Hadoop Distributed File System (HDFS) is designed to decouple metadata management from actual data storage. But how does a client—like a Spark job or command-line tool—know where to read or write the bytes of a file across a distributed system?

Let’s break down what happens when a client interacts with HDFS.

The Role of the NameNode

At the heart of HDFS is the NameNode, which is the metadata manager. It knows:

The list of all files and directories
The size of each file
The mapping of file blocks to DataNodes
Block replication information

But the NameNode does not store the data itself—that job belongs to the DataNodes.

When a Client Reads a File

The client contacts the NameNode, asking for metadata about the file it wants to read.
The NameNode responds with:
- A list of blocks
- The addresses of the DataNodes storing each block
The client then communicates directly with the DataNodes, retrieving the file block-by-block.

This separation makes reading efficient and parallelizable.

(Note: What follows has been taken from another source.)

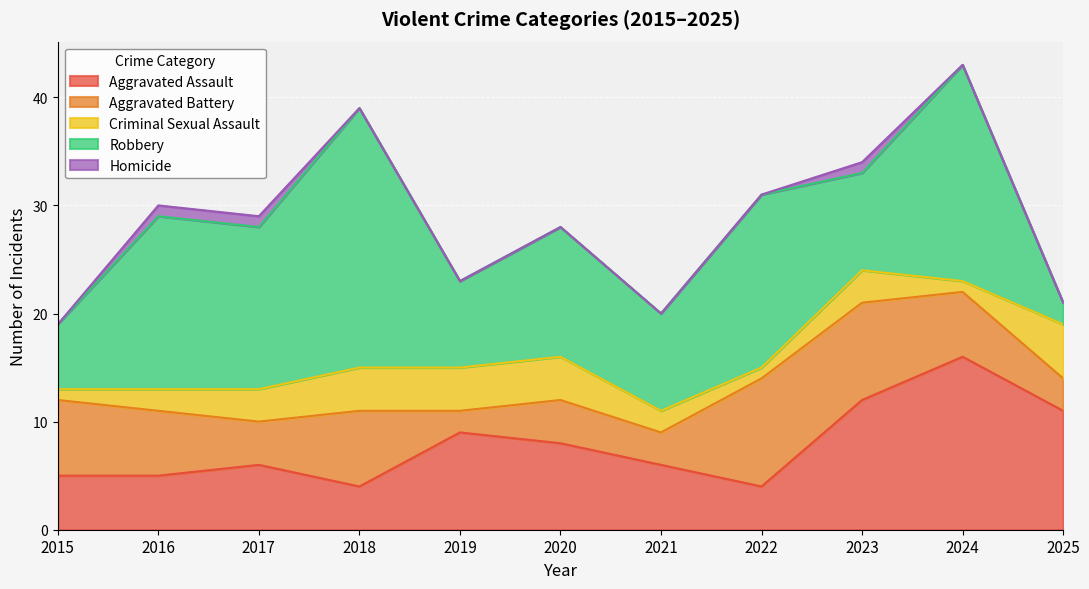

How many Aggravated Battery values are between 3 and 7?

8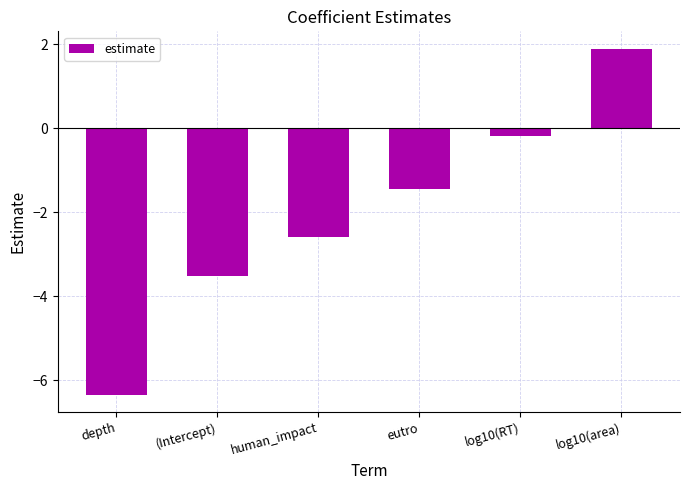

List the labels in order of value, smallest first.

depth, (Intercept), human_impact, eutro, log10(RT), log10(area)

When a Client Writes a File

The client contacts the NameNode to request permission to create a file.
The NameNode responds with a list of available DataNodes to store the new blocks.
The client begins sending data directly to those DataNodes.
HDFS replicates the blocks (usually 3 copies), using a pipeline mechanism:
- The client sends data to DataNode A
- A forwards it to B
- B forwards it to C

Important Behaviors

Clients never write to or read from the NameNode directly—it only provides directions.
Data locality is considered: the system tries to place replicas on nodes close to where the client is located (e.g., same rack or data center).
Clients track their own write progress, block by block.

Summary

HDFS clients learn where to read or write by consulting the NameNode for metadata. After that, all data transfer happens directly between the client and the DataNodes, allowing HDFS to scale massively while keeping the NameNode lean and fast.